Mark Burger’s Video Vault

by Mark Burger


EASTERN PROMISES (Universal Studios Home Entertainment): Following their initial collaboration on A History of Violence, director David Cronenberg and leading man Viggo Mortensen reunite for this coolly methodical crime drama, set in the grayest London in recent screen memory.

Naomi Watts plays Anna, a lonely midwife who crosses paths with Nikolai (Mortensen), the stoic hatchet man for a Russian mob boss (an excellent Armin Mueller-Stahl) who along with his troubled son (Vincent Cassel), is implicated in a diary that Anna now has in her possession. That Anna is herself half-Russian puts her – and her family – in considerable jeopardy.

Such timeless themes as loyalty vs. compassion are explored in suspenseful fashion, as both Anna and Nikolai find themselves torn between survival and sacrifice – and ultimately driven to desperate measures by circumstances beyond their control.

Excellent performances and sustained tension hold interest throughout, but the film never quite pays off in the end, particularly given the strong buildup. But it’s still a fine showcase for Cronenberg (among the greatest filmmakers working today) and company – and well worth seeing. Rated R. ***


BAH, HUMDUCK! – A LOONEY TUNES CHRISTMAS (Warner Home Video): It’s not quite Charles Dickens, but this animated rendition of A Christmas Carol has Daffy Duck doing the honors as the Scrooge-like owner of the Lucky Duck superstore, who learns a thing or do about the true meaning of Christmas. The original cartoon shorts will never be bettered, but this fast-paced version has its fair share of solid slapstick moments. **1/2

BLADE RUNNER: THE FINAL CUT (Warner Home Video): A 25th-anniversary re-release of Ridley Scott’s 1982 adaptation of a Philip K. Dick story, with Harrison Ford as a 21st-century cop on the trail of renegade replicants (including Rutger Hauer and Daryl Hannah). A great cast also includes M. Emmet Walsh, Joanna Cassidy, Sean Young, Edward James Olmos, William Sanderson, Brion James (as Leon) and James Hong. Oscar nominations for art direction/set decoration and visual effects. There are various special editions of this “final cut”: A two-disc edition ($20.97), a four-disc edition ($34.99), and a five-disc “ultimate” edition ($78.92). The visuals tend to outweigh the story, but this is still terrifically entertaining. Rated R. ***1/2

DIRT – THE COMPLETE FIRST SEASON (Buena Vista Home Entertainment): All 13 episodes from the 2007 season of the prime-time FX comedy series starring Courteney Cox (Arquette) as a Hollywood gossip columnist. This boxed set retails for $59.99.

§ **Entries supplied**
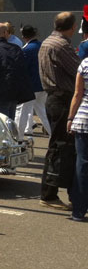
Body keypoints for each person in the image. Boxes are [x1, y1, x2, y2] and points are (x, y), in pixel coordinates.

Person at [39, 11, 80, 211]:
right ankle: (49, 194)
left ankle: (49, 193)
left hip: (53, 97)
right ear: (71, 27)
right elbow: (79, 70)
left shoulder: (47, 42)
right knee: (61, 147)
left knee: (56, 145)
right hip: (63, 98)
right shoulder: (62, 45)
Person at [0, 22, 34, 121]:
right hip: (14, 92)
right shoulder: (15, 48)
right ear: (6, 32)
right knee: (11, 120)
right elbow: (22, 70)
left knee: (2, 122)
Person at [17, 25, 51, 140]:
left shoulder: (27, 49)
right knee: (43, 112)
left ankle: (19, 137)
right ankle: (53, 135)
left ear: (24, 36)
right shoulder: (42, 46)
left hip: (31, 86)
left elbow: (22, 69)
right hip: (43, 84)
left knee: (23, 112)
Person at [68, 53, 88, 222]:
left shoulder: (85, 64)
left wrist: (70, 118)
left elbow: (77, 94)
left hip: (84, 120)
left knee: (82, 165)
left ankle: (79, 211)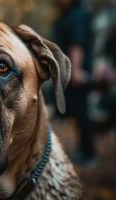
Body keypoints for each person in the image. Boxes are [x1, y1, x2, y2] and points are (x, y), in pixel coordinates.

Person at [53, 0, 96, 165]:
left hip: (76, 73)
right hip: (68, 73)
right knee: (78, 114)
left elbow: (77, 44)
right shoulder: (67, 15)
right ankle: (84, 151)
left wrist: (76, 70)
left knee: (82, 113)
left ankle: (89, 154)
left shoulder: (78, 15)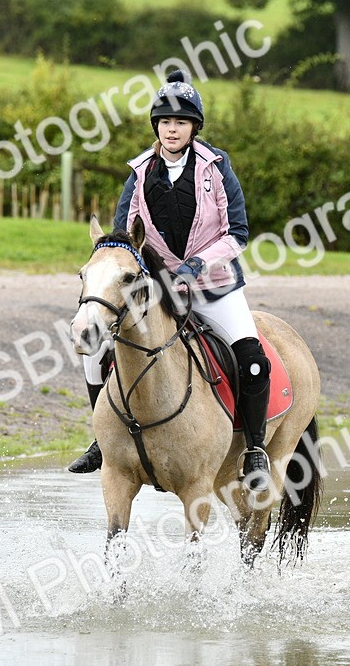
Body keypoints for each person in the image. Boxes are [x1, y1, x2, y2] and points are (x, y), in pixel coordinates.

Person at [68, 69, 274, 492]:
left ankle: (254, 448)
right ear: (156, 127)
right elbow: (123, 235)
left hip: (214, 285)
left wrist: (197, 265)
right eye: (165, 122)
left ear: (194, 127)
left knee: (252, 357)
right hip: (157, 287)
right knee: (95, 351)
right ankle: (102, 441)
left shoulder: (217, 168)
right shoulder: (141, 172)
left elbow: (237, 233)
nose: (172, 129)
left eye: (180, 122)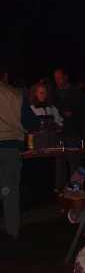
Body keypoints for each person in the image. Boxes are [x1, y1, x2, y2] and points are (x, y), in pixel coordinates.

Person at [0, 66, 38, 241]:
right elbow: (31, 123)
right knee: (10, 192)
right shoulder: (16, 94)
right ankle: (12, 231)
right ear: (5, 76)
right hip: (10, 150)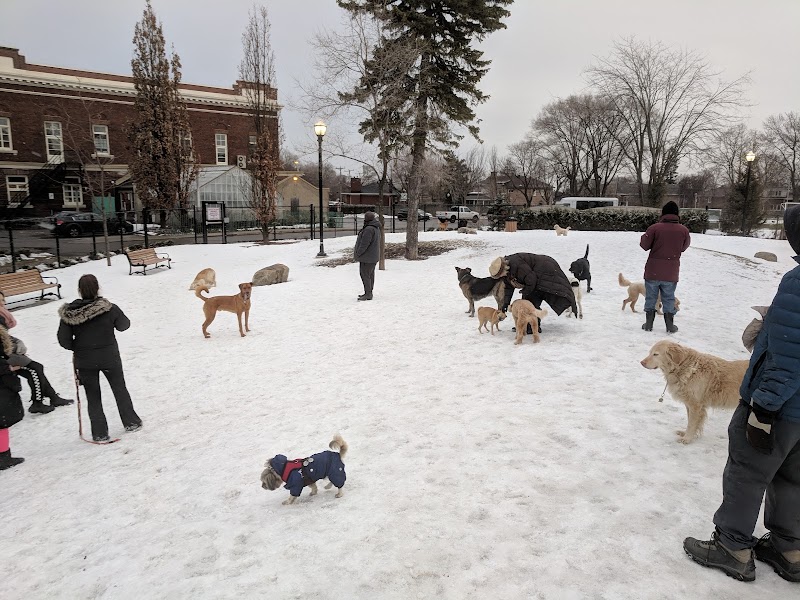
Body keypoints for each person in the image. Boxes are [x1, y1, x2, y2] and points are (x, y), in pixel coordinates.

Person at [683, 204, 800, 583]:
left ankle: (732, 548)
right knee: (793, 476)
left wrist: (762, 410)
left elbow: (790, 352)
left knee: (747, 471)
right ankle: (789, 549)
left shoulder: (798, 282)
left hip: (781, 407)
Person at [57, 274, 142, 442]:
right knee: (119, 389)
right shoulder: (109, 308)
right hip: (109, 356)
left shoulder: (70, 314)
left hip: (85, 360)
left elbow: (63, 340)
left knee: (93, 395)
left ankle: (99, 432)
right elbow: (124, 325)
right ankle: (131, 422)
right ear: (97, 288)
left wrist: (79, 347)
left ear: (79, 290)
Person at [0, 292, 73, 414]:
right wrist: (15, 347)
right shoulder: (1, 316)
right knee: (35, 368)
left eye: (3, 300)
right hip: (4, 358)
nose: (3, 303)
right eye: (0, 300)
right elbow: (2, 341)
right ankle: (37, 403)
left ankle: (53, 397)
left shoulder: (2, 315)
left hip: (6, 354)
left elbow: (4, 337)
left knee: (34, 369)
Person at [489, 253, 577, 333]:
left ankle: (532, 326)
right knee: (529, 299)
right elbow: (508, 287)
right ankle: (526, 325)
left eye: (499, 276)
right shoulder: (507, 272)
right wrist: (505, 304)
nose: (500, 278)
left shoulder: (517, 266)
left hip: (546, 270)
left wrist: (525, 291)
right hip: (535, 274)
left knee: (530, 301)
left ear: (502, 270)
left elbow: (531, 280)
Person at [639, 201, 690, 333]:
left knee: (651, 297)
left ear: (663, 213)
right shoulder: (683, 230)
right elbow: (684, 247)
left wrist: (644, 236)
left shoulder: (654, 228)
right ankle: (670, 326)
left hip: (653, 270)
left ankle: (649, 324)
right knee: (668, 297)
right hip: (671, 271)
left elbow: (644, 245)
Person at [0, 338, 24, 470]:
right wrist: (16, 385)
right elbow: (11, 382)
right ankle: (4, 457)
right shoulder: (2, 364)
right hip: (2, 397)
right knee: (2, 427)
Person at [353, 211, 380, 301]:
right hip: (373, 256)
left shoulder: (369, 229)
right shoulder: (375, 227)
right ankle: (368, 292)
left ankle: (368, 293)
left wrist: (358, 253)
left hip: (367, 257)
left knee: (365, 275)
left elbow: (364, 244)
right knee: (370, 275)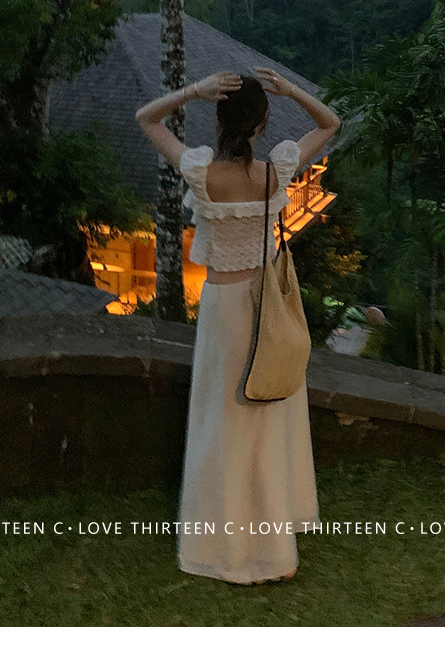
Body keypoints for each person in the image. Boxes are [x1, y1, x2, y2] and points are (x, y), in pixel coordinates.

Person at [135, 66, 340, 585]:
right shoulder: (276, 172)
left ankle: (223, 547)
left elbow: (146, 118)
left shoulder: (201, 173)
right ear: (262, 123)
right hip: (265, 308)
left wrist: (193, 91)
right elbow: (330, 123)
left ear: (219, 119)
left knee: (221, 425)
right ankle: (274, 552)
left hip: (223, 310)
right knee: (265, 421)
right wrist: (292, 89)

§ **Required actions**
1 – In the video review column, what is the price of the five-disc "ultimate" edition of Blade Runner: The Final Cut?
2 – Resume the video review column, picking up right after its final sentence.

§ **Numbered answers**
1 – $78.92

2 –
DISNEYLAND: SECRETS, STORIES AND MAGIC (Walt Disney Studios Home Entertainment): A limited-edition collection of documentaries and featurettes, hosted by film critic Leonard Maltin, celebrating the 50-year history of Uncle Walt’s “Happiest Place on Earth” – the Disney theme park in Anaheim, Cailf. This boxed set retails for $32.99.

EPIC ADVENTURES BOX SET (VCI Entertainment): A trio of feature films is included in this collection, which retails for $19.99: Luis Bunuel’s 1954 adaptation of the Defoe classic Robinson Crusoe earned Dan O’Herlihy an Oscar nomination as best actor; Robert Newton reprises one of his most famous performances in the title role of Long John Silver (1954); and Victor Mature plays the title role in 1959’s Hannibal, which features early appearances by Terence Hill (Mario Girotti) and Bud Spencer (Carlo Pedersoli), who later teamed up in a series of popular spaghetti-Western spoofs.

HALLOWEEN (Genius Products): Christmas – what better time to release another holiday-themed film: Rob Zombie’s well-made but off-putting remake of the 1978 horror classic. Forsaking simple suspense for visceral violence distinguishes it from the Carpenter original in more ways than one, few of them good. Some of the deleted scenes are better than the ones that ended up in the finished film. Rated R (also available in an unrated director’s cut). *1/2

IN THE LAKE OF THE WOODS (Genius Products): Absorbing adaptation of Tim O’Brien’s best-seller, with Peter Strauss as a politician whose candidacy for Senate is ruined by allegations from his past, which is further complicated when his wife (Kathleen Quinlan) disappears. ***

IRON KING – THE COMPLETE SERIES (BCI Eclipse): All 26 episodes from the rarely-seen 1972-’73 Japanese TV series (similar to “Ultraman”) in which a member of the Special Security Defense Force has the power to transform himself into a giant, super-powered cyborg – which comes in handy given how many giant monsters threaten Japan. This boxed set retails for $39.98.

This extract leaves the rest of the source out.